- **TEXT BLOCK**
----

Housing and urban issues are still big problems in Asian countries, especially in developing countries. I think we call the major issues to mind before discussing urban heritage. The existence of urban settlements like kampungs itself presents urban heritage, which is not the impedance to be swept away. Most of them are in poor condition physically, and economically but are not necessarily poor socially. It should be emphasized that urban settlement in the developing countries is not a slum, which shows different appearances from slums in Western cities. Destruction of social structure, bad and criminal acts etc. are not rarely seen in developing countries.

The characteristics of kampungs to be noticed are as follows. We can learn a lot from kampungs, which has own system. When we plan and design the city or urban settlement, we should respect the vernacular values urban settlement has maintained.

----

- **RECORD EXCERPTS**
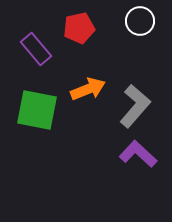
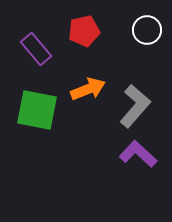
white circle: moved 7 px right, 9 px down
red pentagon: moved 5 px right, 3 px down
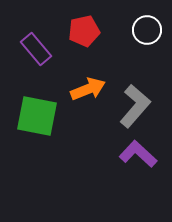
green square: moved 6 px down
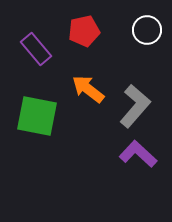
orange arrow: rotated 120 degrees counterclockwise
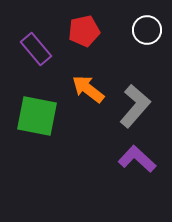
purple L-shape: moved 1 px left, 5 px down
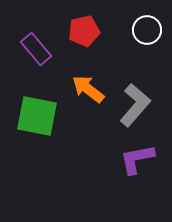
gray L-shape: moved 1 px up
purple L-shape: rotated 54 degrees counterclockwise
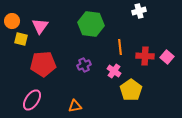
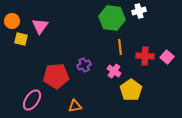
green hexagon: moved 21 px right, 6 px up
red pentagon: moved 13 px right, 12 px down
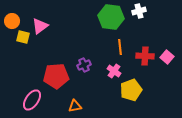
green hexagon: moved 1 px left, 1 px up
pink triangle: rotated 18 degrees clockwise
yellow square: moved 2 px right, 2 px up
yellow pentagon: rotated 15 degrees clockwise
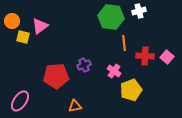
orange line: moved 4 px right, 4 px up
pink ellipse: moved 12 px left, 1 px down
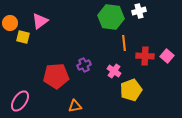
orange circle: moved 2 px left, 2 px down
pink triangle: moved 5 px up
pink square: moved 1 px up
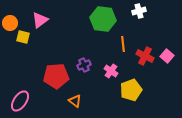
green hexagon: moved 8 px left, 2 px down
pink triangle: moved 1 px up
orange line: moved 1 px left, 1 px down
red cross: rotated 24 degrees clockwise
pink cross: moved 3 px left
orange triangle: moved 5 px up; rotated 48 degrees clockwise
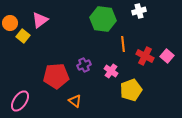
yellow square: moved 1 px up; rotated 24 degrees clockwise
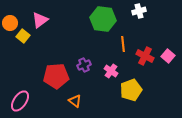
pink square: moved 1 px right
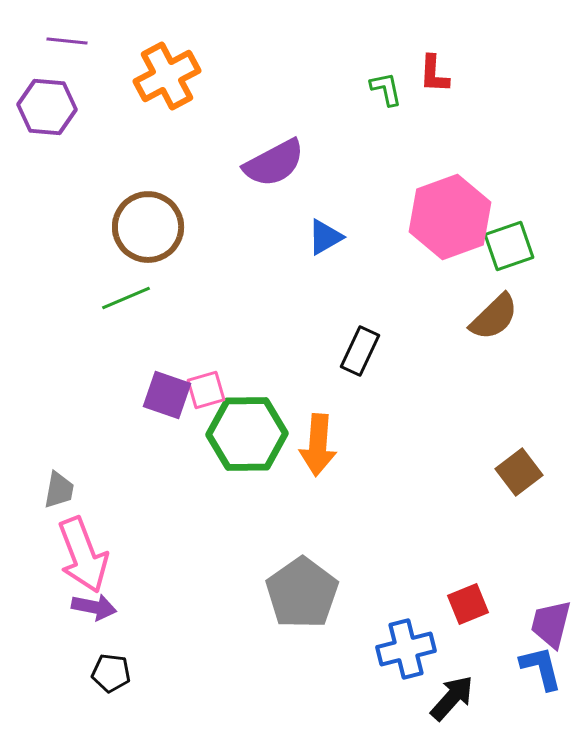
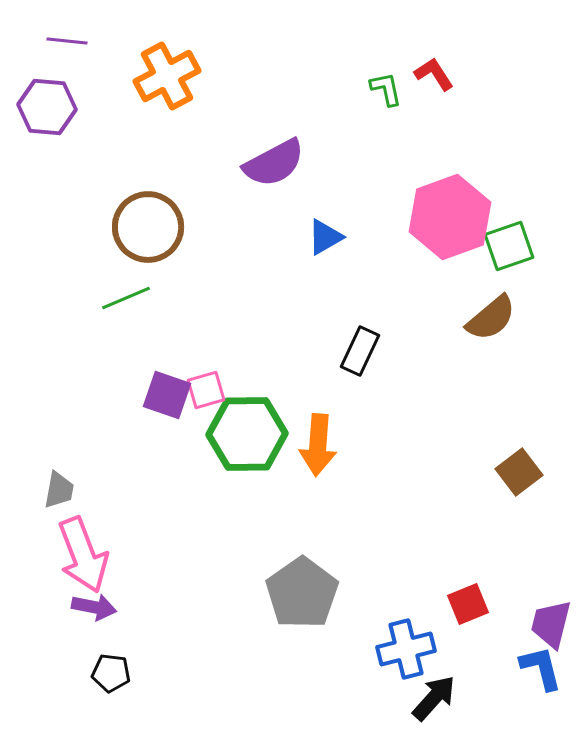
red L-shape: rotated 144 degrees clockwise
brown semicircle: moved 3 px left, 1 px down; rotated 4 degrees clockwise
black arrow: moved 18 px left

----

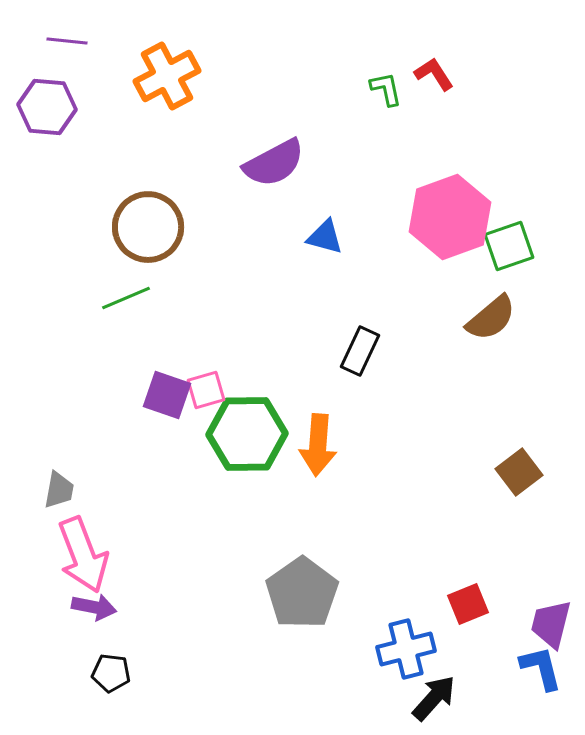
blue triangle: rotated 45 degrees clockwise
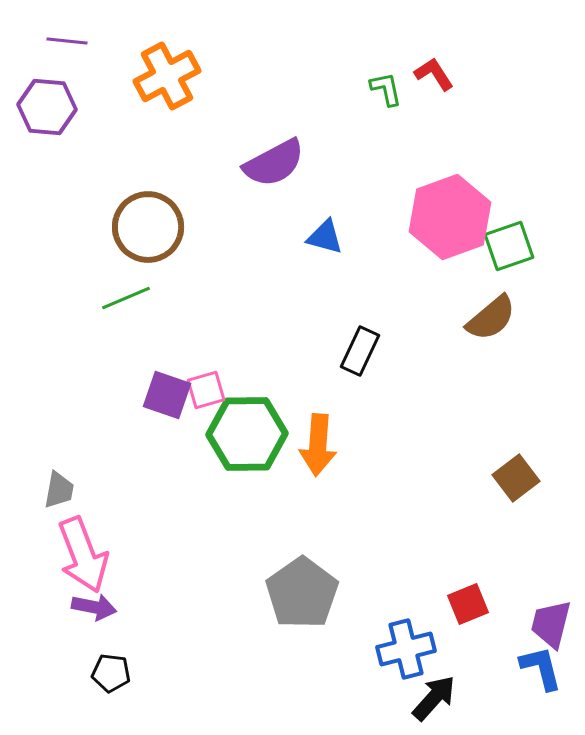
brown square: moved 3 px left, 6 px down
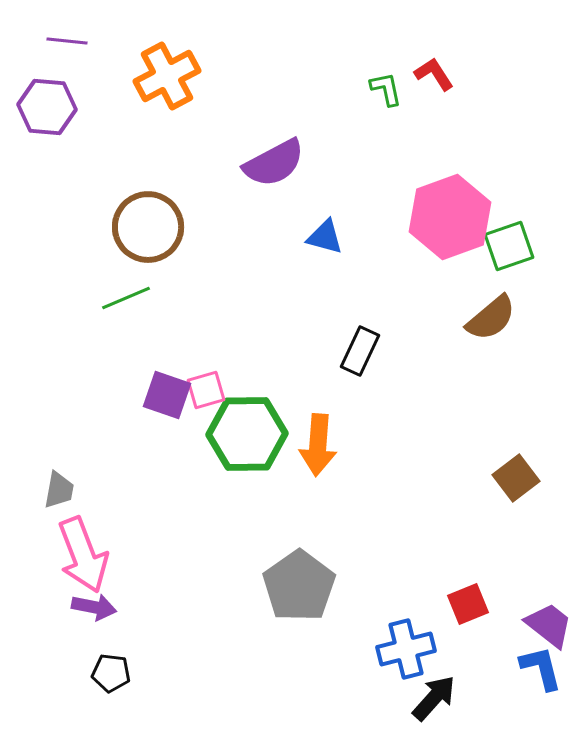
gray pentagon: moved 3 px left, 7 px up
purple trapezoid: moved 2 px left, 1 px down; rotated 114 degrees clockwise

----

- **TASK TO COMPLETE**
According to the passage on kampungs, what should be respected when planning and designing a city or urban settlement? The entries come from a source separate from the passage on kampungs.

- **THE RESULT**
The vernacular values that urban settlement has maintained.